• [Consignes]:
1) Répondez aux questions suivantes à l'aide de l'extrait sur la femme chez Simon le pharisien, en marquant vos réponses (a), (b) et (c).
(a) Quel passage biblique figure sous le titre ?
(b) Dans la maison de qui la femme entre-t-elle ?
(c) D'après l'extrait, que permet à cette femme son métier ?
2) Pour chacune des affirmations suivantes, indiquez par oui ou par non si elle s'accorde avec l'extrait sur la femme chez Simon le pharisien, en citant exactement les mots décisifs.
(a) La femme entre dans la maison au vu de tous.
(b) La femme vient se blottir contre les pieds de Jésus.
(c) La société déteste ouvertement cette femme.

La prostituée qui aimait Jésus



( Luc 7,36-8,3)


Scène ambiguë et provocatrice, mais d’une tendresse extrême, que cette femme de la rue qui rentre furtivement dans la maison de Simon le pharisien, pour se blottir contre les pieds de Jésus! Elle avait été fascinée par cet homme et il fallait absolument qu’elle trouve l’occasion de lui exprimer la force débordante des sentiments qu’elle éprouvait pour lui, en défiant toutes les règles de bienséance et ne craignant pas de s’exposer aux commentaires grivois et salaces des invités.

Regardons-la, d’un peu plus près cette femme, qui a fait de la prostitution son métier. Elle ne vit que pour offrir un semblant de plaisir et de réconfort à tous ces hommes en mal d’amour et en manque de tendresse. Qu’il y a-t-il de mal à cela? D’autant plus que cela lui permet de gagner sa vie et de nourrir les enfants qu’elle a eu d’un mari qui n‘a peut-être pas vécu assez longtemps pour prendre soin de sa famille. Et pourtant cette société, composée d’hommes qui secrètement ont besoin d’elle, ouvertement la déteste, la dénigre et la diabolise. Ces hommes, qui si facilement et si volontiers ont recours à la bonne qualité de ses services, sont les mêmes qui inventent et mettent en place les interdits, les tabous, les normes, les règles morales et religieuses qui la disqualifient et la condamnent.

• [Section des données]:
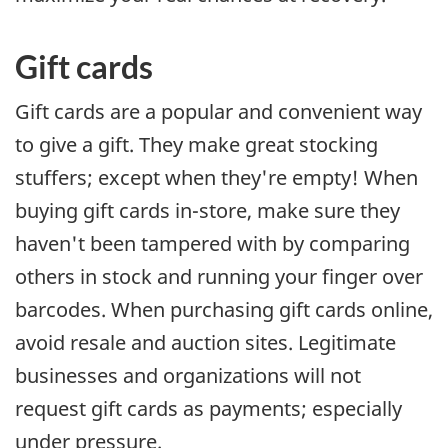
Gift cards
Gift cards are a popular and convenient way
to give a gift. They make great stocking
stuffers; except when they're empty! When
buying gift cards in-store, make sure they
haven't been tampered with by comparing
others in stock and running your finger over
barcodes. When purchasing gift cards online,
avoid resale and auction sites. Legitimate
businesses and organizations will not
request gift cards as payments; especially
under pressure.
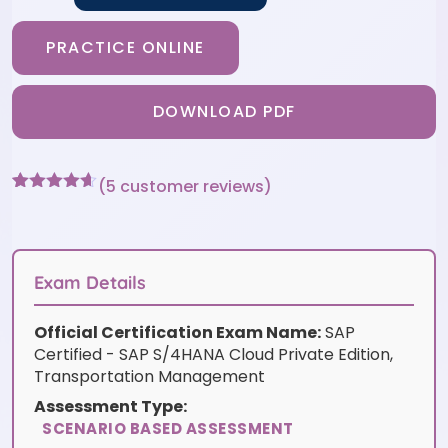
PRACTICE ONLINE
DOWNLOAD PDF
(
5
customer reviews)
Rated
5
4.6
out of 5
based on
customer
ratings
Exam Details
Official Certification Exam Name:
SAP
Certified - SAP S/4HANA Cloud Private Edition,
Transportation Management
Assessment Type:
SCENARIO BASED ASSESSMENT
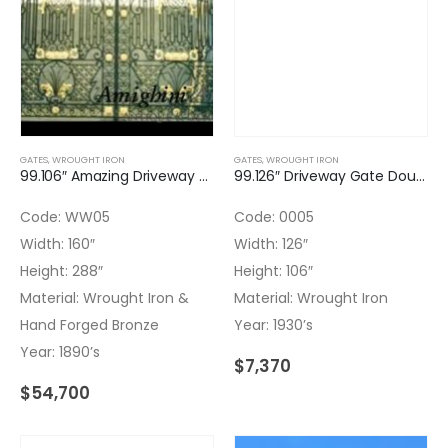
GATES
,
WROUGHT IRON
GATES
,
WROUGHT IRON
99.106″ Amazing Driveway Gate Double Door with Transom Wrought Iron & Bronze Hand Forged
99.126″ Driveway Gate Double Door Wrought Iron
Code: WW05
Code: 0005
Width: 160″
Width: 126″
Height: 288″
Height: 106″
Material: Wrought Iron &
Material: Wrought Iron
Hand Forged Bronze
Year: 1930’s
Year: 1890’s
$
7,370
$
54,700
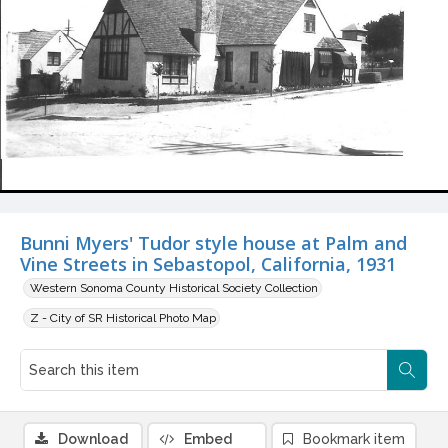
Bunni Myers' Tudor style house at Palm and
Vine Streets in Sebastopol, California, 1931
Western Sonoma County Historical Society Collection
Z - City of SR Historical Photo Map
Download
Embed
Bookmark item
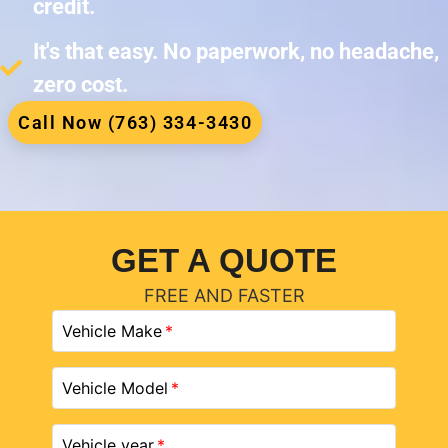
credit.
It's that easy. No paperwork, no headache,
zero cost.
Call Now (763) 334-3430
GET A QUOTE
FREE AND FASTER
Vehicle Make
Vehicle Model
Vehicle year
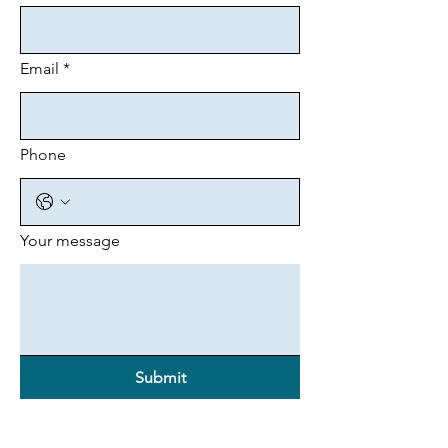
Email
*
Phone
Your message
Submit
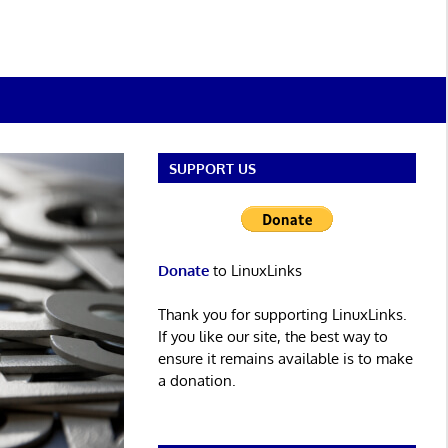
SUPPORT US
Donate
to LinuxLinks
Thank you for supporting LinuxLinks.
If you like our site, the best way to
ensure it remains available is to make
a donation.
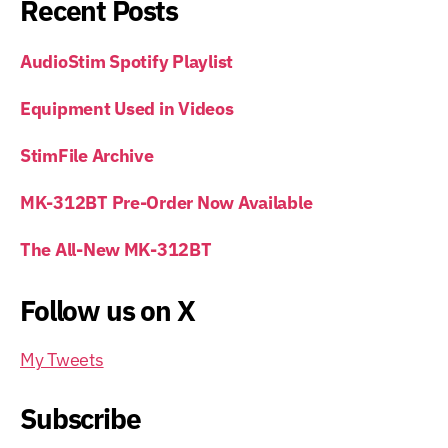
Recent Posts
AudioStim Spotify Playlist
Equipment Used in Videos
StimFile Archive
MK-312BT Pre-Order Now Available
The All-New MK-312BT
Follow us on X
My Tweets
Subscribe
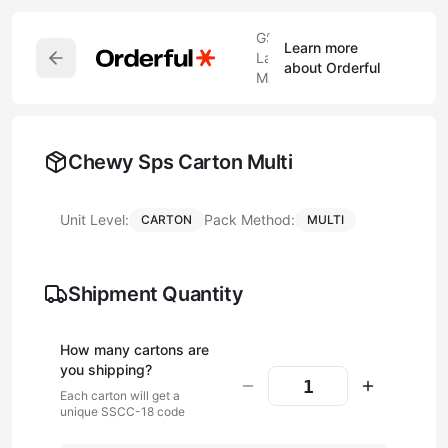
GS1
Learn more
Label
about Orderful
Maker
Chewy Sps Carton Multi
Unit Level:
Pack Method:
CARTON
MULTI
Shipment Quantity
How many
carton
s are
you shipping?
Each
carton
will get a
unique SSCC-18 code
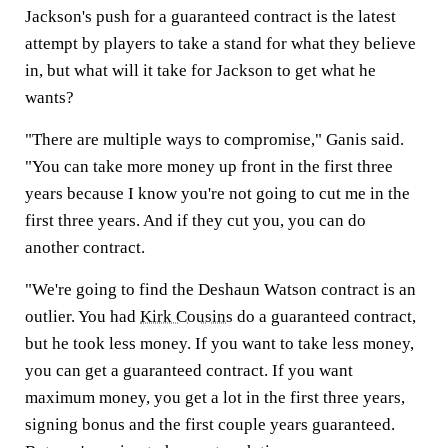
Jackson's push for a guaranteed contract is the latest
attempt by players to take a stand for what they believe
in, but what will it take for Jackson to get what he
wants?
"There are multiple ways to compromise," Ganis said.
"You can take more money up front in the first three
years because I know you're not going to cut me in the
first three years. And if they cut you, you can do
another contract.
"We're going to find the Deshaun Watson contract is an
outlier. You had
Kirk Cousins
do a guaranteed contract,
but he took less money. If you want to take less money,
you can get a guaranteed contract. If you want
maximum money, you get a lot in the first three years,
signing bonus and the first couple years guaranteed.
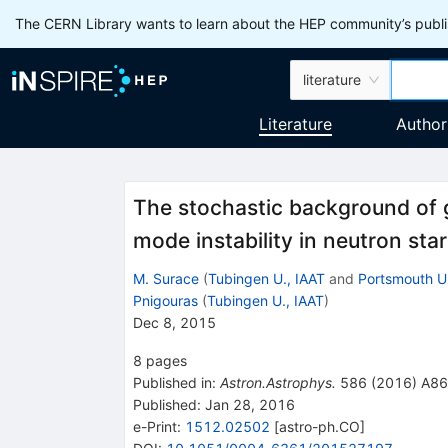
The CERN Library wants to learn about the HEP community’s publis
literature
Literature
Author
The stochastic background of 
mode instability in neutron sta
M. Surace
(
Tubingen U., IAAT
and
Portsmouth U
Pnigouras
(
Tubingen U., IAAT
)
Dec 8, 2015
8
pages
Published in
:
Astron.Astrophys.
586
(
2016
)
A86
Published:
Jan 28, 2016
e-Print
:
1512.02502
[
astro-ph.CO
]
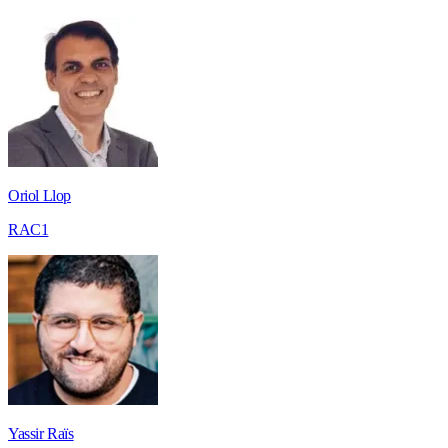
Oriol Llop
RAC1
Yassir Raïs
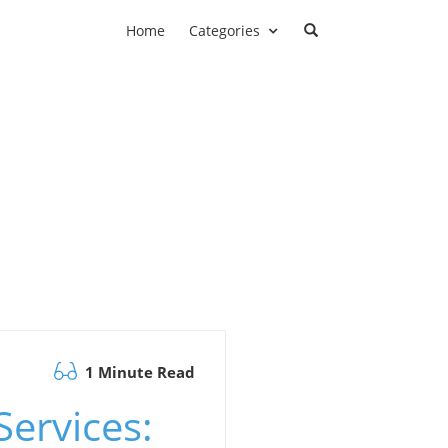
Home
Categories
1 Minute Read
ervices:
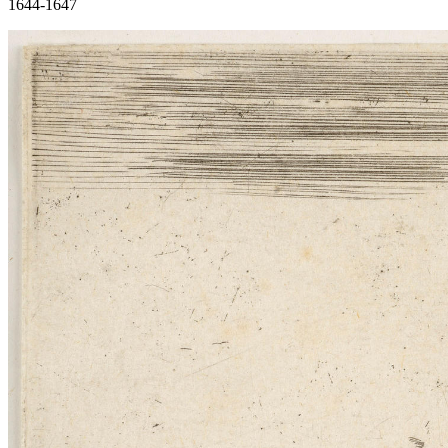
1644-1647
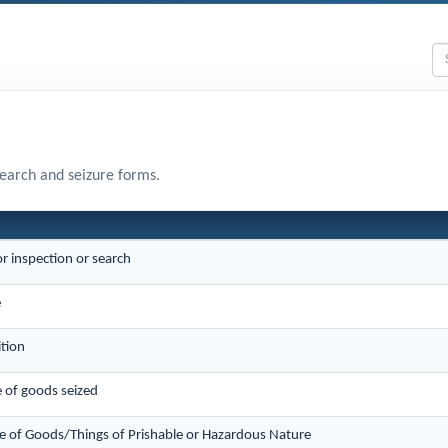
search and seizure forms.
or inspection or search
e
ition
e of goods seized
e of Goods/Things of Prishable or Hazardous Nature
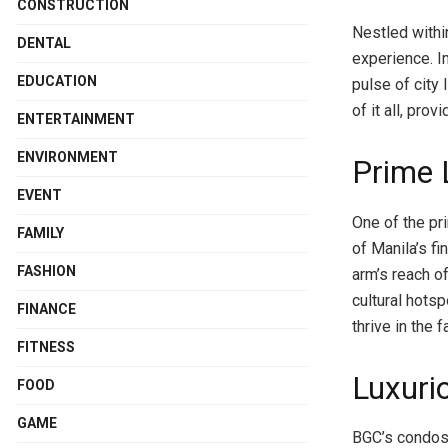
CONSTRUCTION
Nestled within
DENTAL
experience. I
EDUCATION
pulse of city
of it all, pro
ENTERTAINMENT
ENVIRONMENT
Prime 
EVENT
One of the pr
FAMILY
of Manila’s fi
FASHION
arm’s reach of
cultural hots
FINANCE
thrive in the 
FITNESS
Luxuri
FOOD
GAME
BGC’s condos 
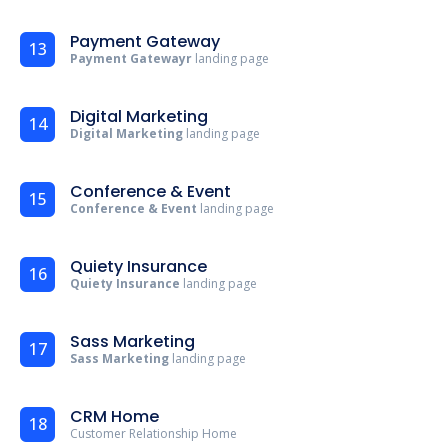
Payment Gateway
13
Payment Gatewayr
landing page
Digital Marketing
14
Digital Marketing
landing page
Conference & Event
15
Conference & Event
landing page
Quiety Insurance
16
Quiety Insurance
landing page
Sass Marketing
17
Sass Marketing
landing page
CRM Home
18
Customer Relationship Home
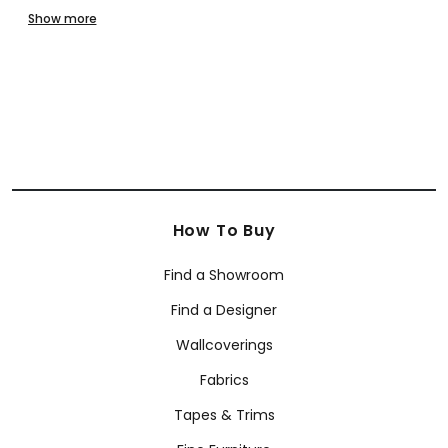
Modern
Paisley
Scenic
Small Print
Stripes
Textures - Printed
Show more
Textures - Embossed
Toile
Trellis & Lattice
Tropical
Whimsical
SHOP BY BRAND
Anna French
Coraggio
Armani/Casa Wallcoverings
How To Buy
Find a Showroom
Find a Designer
Wallcoverings
Fabrics
Tapes & Trims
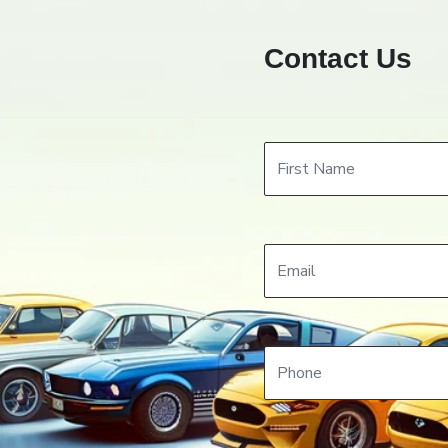
Contact Us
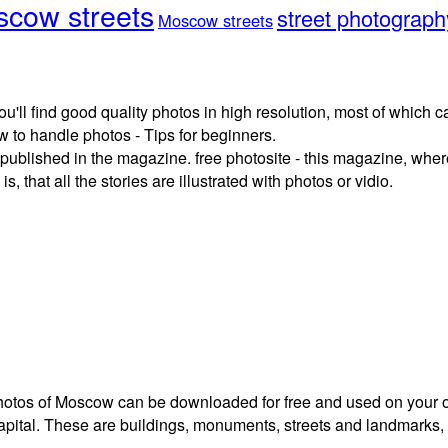
cow streets
street photograph
Moscow streets
ou'll find good quality photos in high resolution, most of which
 to handle photos - Tips for beginners.
published in the magazine. free photosite - this magazine, where
, that all the stories are illustrated with photos or vidio.
 photos of Moscow can be downloaded for free and used on your 
capital. These are buildings, monuments, streets and landmarks,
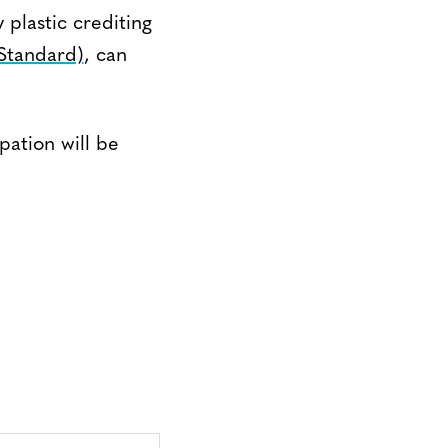
plastic crediting
 Standard)
, can
ation will be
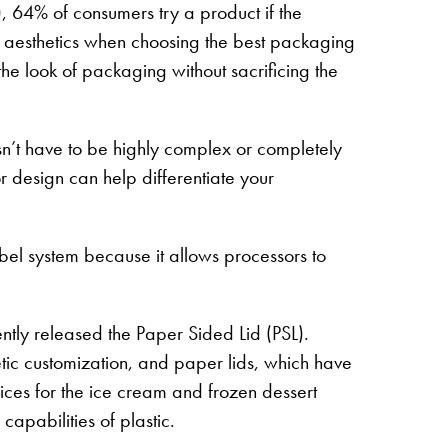
, 64% of consumers try a product if the
ut aesthetics when choosing the best packaging
the look of packaging without sacrificing the
esn’t have to be highly complex or completely
r design can help differentiate your
el system because it allows processors to
tly released the Paper Sided Lid (PSL).
etic customization, and paper lids, which have
oices for the ice cream and frozen dessert
 capabilities of plastic.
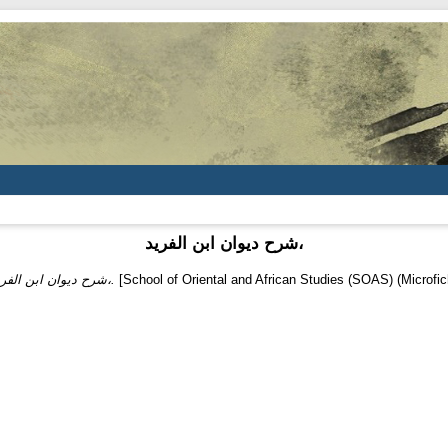
شرح ديوان ابن الفريد،
شرح ديوان ابن الفريد،.
[School of Oriental and African Studies (SOAS) (Microfic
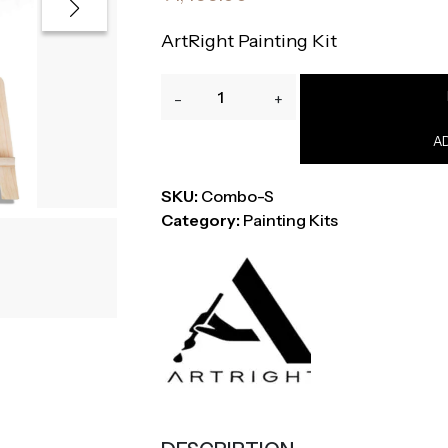
ArtRight Painting Kit
ArtRight
-
+
44-
Piece
A
Professional
Painting
SKU:
Combo-S
Kit
Category:
Painting Kits
with
Easel,
Brushes,
Paper,
Palette
&
Paints
quantity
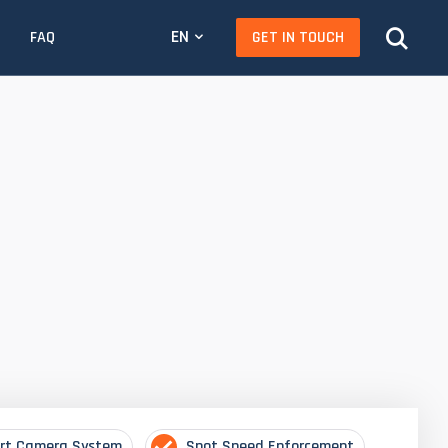
EN
GET IN TOUCH
FAQ
rt Camera System
Spot Speed Enforcement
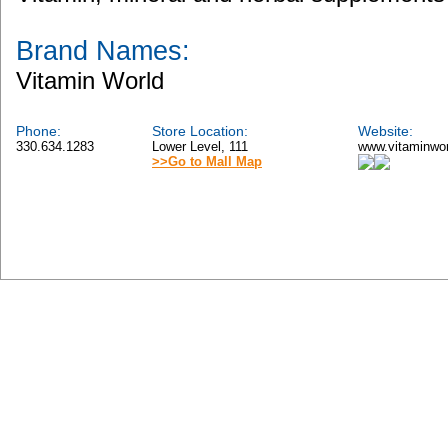
Brand Names:
Vitamin World
Phone:
Store Location:
Website:
330.634.1283
Lower Level, 111
www.vitaminwo
>>Go to Mall Map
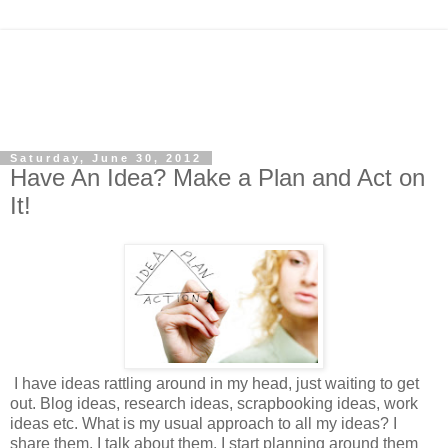
Saturday, June 30, 2012
Have An Idea? Make a Plan and Act on
It!
I have ideas rattling around in my head, just waiting to get
out. Blog ideas, research ideas, scrapbooking ideas, work
ideas etc. What is my usual approach to all my ideas? I
share them, I talk about them, I start planning around them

• [Vos réponses]:
1)
(a) Luc 7,36-8,3.
(b) Dans la maison de Simon le pharisien.
(c) De gagner sa vie et de nourrir ses enfants.

2)
(a) Non : « qui rentre furtivement dans la maison de Simon le pharisien ».
(b) Oui : « pour se blottir contre les pieds de Jésus ».
(c) Oui : « ouvertement la déteste, la dénigre et la diabolise ».